The highlight on this album for me is Milk and Honey, which was later covered by Nick Drake. I have rarely heard such a haunting song and the lyrics are superb.

If you like the more well know artists such as Donovan or Dylan then you would be a fool not to buy this album too.

Priceless.

Cult figure posthumously given the release he deserves5
The last word from a truly tragic artist, 'Blues Run the Game' is the definitive collection, comprising Frank's sole album and all the available demos from the 1970's and 1990's, along with numerous 'lost' recordings of civil war songs and originals, which have surfaced seemingly from thin air. Chilling, stark, passionate and beautifully intense, this is as authentic as it gets. Another reviewer used the term "integrity" to describe Frank; I can't think of a better one.

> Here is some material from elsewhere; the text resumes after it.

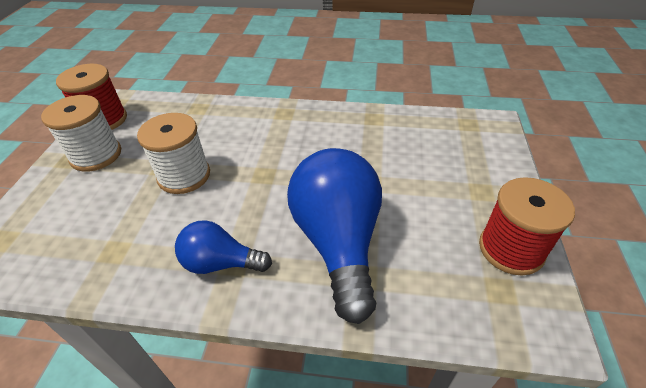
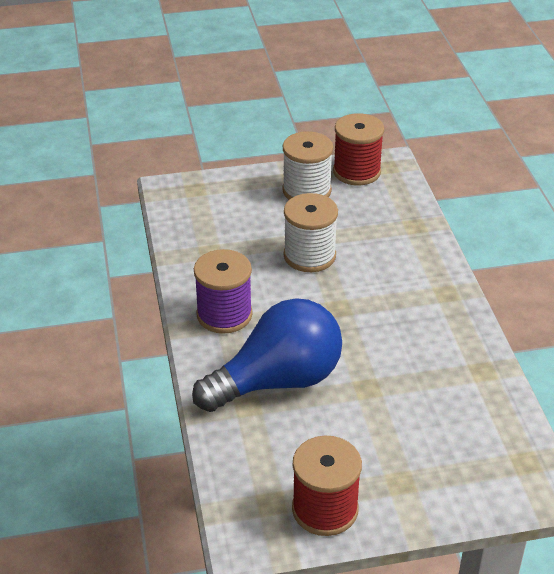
camera: 70 degrees right, 5 degrees down
(221, 263) = (224, 315): blue light bulb -> purple spool

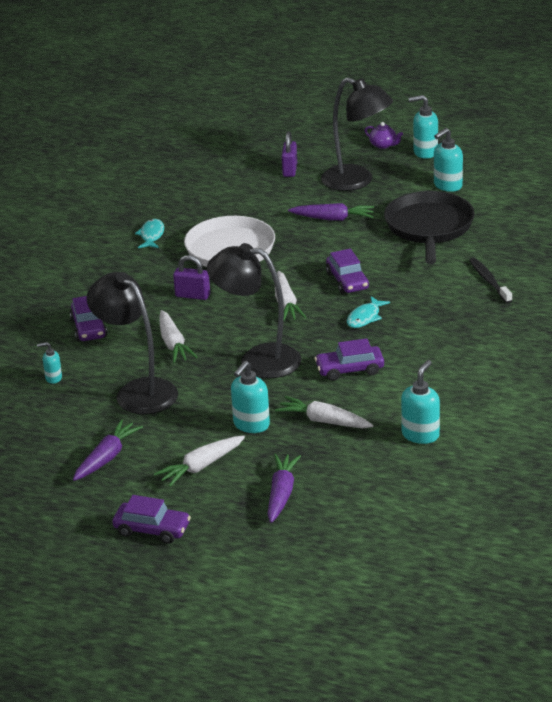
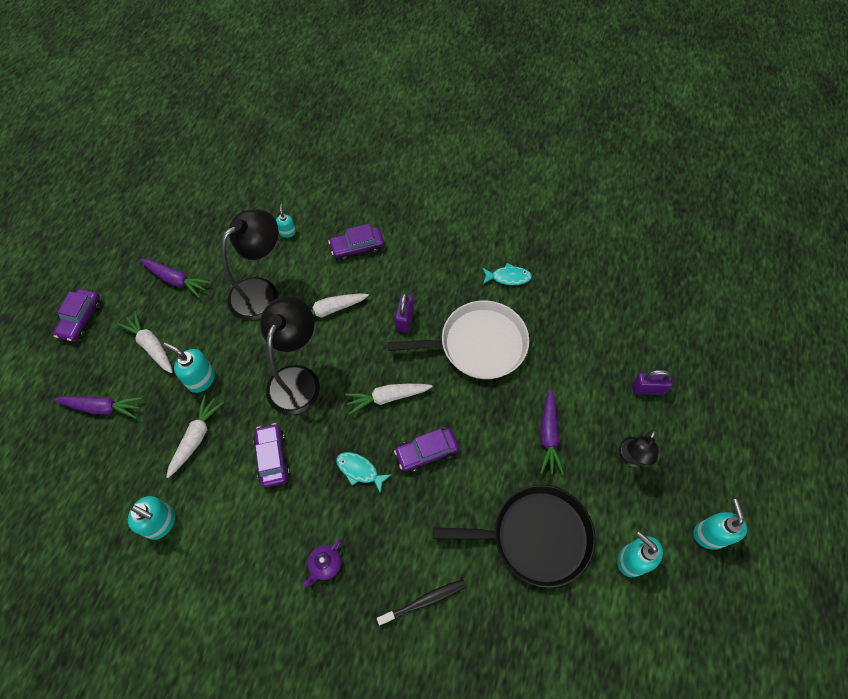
camera: 85 degrees right, 30 degrees up
(357, 181) = (630, 458): black lamp -> black lamp, size x0.55
(383, 145) = (719, 486): purple teapot -> purple teapot (325, 564)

You couldn't make it up. Badly injured in a fire as a child, Jackson C. Frank received a sizeable insurance payment and came to England to buy a Jaguar, subsequently making a big impression on the London folk scene way before Dylan. His debut album sold well in the UK but subsequent attempts at a follow up failed, and Frank lost touch with his contemporaries. Fate then ran him up a thoroughly depressing tally of bad fortune, including but not limited to the loss of a son to Cystic Fibrosis, bouts of clinical depression, parathyroid malfunction, misdiagnosis for paranoid schizophrenia and subsequent institutionalisation, chronic poverty and, after his luck looked like it was finally coming round, being shot in the face by a stranger leaving him blind in one eye. This last disaster came after his 'rediscovery' in the early '90's by a fan called Jim Abbott who helped him recover lost royalties and record some new material, resulting in an upsurge in interest in his work. His debut album was re-issued once again, to an appreciative audience, but Frank died in 1999, aged 55. When he wrote 'Blues Run the Game' on a boat to England as a young man it was as though he somehow already knew what was coming.

Frank's work is better known through its coverage by other artists, including Bert Jansch, Nick Drake and Sandy Denny. Perhaps this release will finally redress the balance. A remarkable songwriter, a startling lyricist, and in short, a great guitarist, Frank's work sorely needs to be rescued from doomed folk obscurity.